START DATASET RECORDS
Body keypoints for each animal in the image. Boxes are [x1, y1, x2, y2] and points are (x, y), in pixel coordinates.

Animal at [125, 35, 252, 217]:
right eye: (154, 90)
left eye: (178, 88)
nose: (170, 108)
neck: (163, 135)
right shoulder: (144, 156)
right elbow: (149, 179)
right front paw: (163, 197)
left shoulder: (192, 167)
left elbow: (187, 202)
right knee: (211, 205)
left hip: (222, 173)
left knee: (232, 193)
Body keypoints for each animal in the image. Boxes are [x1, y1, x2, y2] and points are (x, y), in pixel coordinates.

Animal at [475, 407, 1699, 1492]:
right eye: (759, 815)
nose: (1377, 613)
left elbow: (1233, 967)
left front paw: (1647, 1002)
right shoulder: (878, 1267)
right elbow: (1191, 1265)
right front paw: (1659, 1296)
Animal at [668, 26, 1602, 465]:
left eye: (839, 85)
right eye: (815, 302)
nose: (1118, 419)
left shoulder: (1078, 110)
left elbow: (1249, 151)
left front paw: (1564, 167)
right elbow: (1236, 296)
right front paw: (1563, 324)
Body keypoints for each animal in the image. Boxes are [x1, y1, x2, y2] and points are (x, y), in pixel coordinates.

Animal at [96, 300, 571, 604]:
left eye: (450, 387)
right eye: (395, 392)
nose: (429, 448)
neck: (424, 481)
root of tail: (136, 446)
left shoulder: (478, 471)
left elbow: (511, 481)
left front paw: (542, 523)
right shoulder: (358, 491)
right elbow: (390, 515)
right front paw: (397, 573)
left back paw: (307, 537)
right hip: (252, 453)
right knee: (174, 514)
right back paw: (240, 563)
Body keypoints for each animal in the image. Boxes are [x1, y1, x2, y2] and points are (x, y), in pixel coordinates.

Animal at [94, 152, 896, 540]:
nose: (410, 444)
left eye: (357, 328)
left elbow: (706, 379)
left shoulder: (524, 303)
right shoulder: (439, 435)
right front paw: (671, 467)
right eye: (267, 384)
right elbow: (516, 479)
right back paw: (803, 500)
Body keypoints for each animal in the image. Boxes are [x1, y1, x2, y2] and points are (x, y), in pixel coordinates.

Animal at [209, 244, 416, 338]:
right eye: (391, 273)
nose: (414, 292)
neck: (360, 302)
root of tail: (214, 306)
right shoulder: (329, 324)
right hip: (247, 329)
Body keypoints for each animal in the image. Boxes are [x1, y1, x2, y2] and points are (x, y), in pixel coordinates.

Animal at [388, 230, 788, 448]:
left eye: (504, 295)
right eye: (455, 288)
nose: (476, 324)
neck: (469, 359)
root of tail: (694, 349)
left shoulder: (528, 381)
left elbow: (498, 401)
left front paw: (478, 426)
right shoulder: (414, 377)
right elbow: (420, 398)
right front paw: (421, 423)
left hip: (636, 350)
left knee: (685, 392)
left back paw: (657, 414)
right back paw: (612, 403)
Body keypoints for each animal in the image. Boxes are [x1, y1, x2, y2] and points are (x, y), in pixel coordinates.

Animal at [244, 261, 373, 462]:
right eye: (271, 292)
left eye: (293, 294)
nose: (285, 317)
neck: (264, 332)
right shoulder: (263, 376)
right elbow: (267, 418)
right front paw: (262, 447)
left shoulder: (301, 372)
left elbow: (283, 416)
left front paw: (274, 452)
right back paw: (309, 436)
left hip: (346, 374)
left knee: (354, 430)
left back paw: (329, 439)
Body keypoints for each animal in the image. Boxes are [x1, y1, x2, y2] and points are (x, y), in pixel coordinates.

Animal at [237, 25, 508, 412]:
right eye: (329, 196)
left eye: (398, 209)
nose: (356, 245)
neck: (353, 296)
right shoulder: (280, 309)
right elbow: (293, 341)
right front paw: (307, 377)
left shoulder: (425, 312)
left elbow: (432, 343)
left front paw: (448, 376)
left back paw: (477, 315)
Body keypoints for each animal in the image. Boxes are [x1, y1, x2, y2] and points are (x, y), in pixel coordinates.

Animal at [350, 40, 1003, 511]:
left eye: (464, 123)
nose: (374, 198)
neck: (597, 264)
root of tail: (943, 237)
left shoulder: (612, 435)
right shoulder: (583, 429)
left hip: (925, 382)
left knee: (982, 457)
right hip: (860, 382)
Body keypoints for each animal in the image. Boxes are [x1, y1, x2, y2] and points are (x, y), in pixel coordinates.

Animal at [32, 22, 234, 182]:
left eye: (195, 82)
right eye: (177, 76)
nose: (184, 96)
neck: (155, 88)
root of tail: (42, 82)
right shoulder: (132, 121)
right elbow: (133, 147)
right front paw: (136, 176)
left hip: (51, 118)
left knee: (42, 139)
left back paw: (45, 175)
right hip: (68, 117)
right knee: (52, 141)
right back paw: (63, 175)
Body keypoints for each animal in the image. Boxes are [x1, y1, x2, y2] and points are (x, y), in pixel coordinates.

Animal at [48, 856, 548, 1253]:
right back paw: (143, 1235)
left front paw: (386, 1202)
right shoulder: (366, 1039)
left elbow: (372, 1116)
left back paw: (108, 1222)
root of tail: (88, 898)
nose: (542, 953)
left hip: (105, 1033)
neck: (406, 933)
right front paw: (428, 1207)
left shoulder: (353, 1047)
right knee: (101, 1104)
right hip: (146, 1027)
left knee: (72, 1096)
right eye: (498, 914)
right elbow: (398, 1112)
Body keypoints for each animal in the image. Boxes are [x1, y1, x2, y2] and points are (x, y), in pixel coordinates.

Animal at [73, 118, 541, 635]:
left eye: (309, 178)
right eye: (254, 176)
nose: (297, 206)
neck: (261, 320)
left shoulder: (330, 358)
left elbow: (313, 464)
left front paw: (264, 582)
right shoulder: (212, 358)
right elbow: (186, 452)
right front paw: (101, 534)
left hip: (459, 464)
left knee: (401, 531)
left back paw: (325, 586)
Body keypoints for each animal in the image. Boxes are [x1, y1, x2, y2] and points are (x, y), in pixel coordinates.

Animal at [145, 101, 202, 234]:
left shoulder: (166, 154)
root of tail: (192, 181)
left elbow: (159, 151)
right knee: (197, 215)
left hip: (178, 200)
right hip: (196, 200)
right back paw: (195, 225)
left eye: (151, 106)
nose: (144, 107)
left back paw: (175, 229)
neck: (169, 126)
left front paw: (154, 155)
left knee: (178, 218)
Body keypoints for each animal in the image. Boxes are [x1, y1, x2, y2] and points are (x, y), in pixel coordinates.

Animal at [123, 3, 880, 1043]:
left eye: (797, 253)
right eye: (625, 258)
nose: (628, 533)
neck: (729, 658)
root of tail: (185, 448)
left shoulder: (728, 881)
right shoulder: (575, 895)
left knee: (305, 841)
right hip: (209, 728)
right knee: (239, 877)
END DATASET RECORDS
WHAT YOU NEED TO DO
Go through the records above and copy each line where "neck" is found.

TASK ANSWER
neck: (163, 135)
neck: (424, 481)
neck: (360, 302)
neck: (469, 359)
neck: (264, 332)
neck: (353, 296)
neck: (597, 264)
neck: (155, 88)
neck: (406, 933)
neck: (261, 320)
neck: (169, 126)
neck: (729, 658)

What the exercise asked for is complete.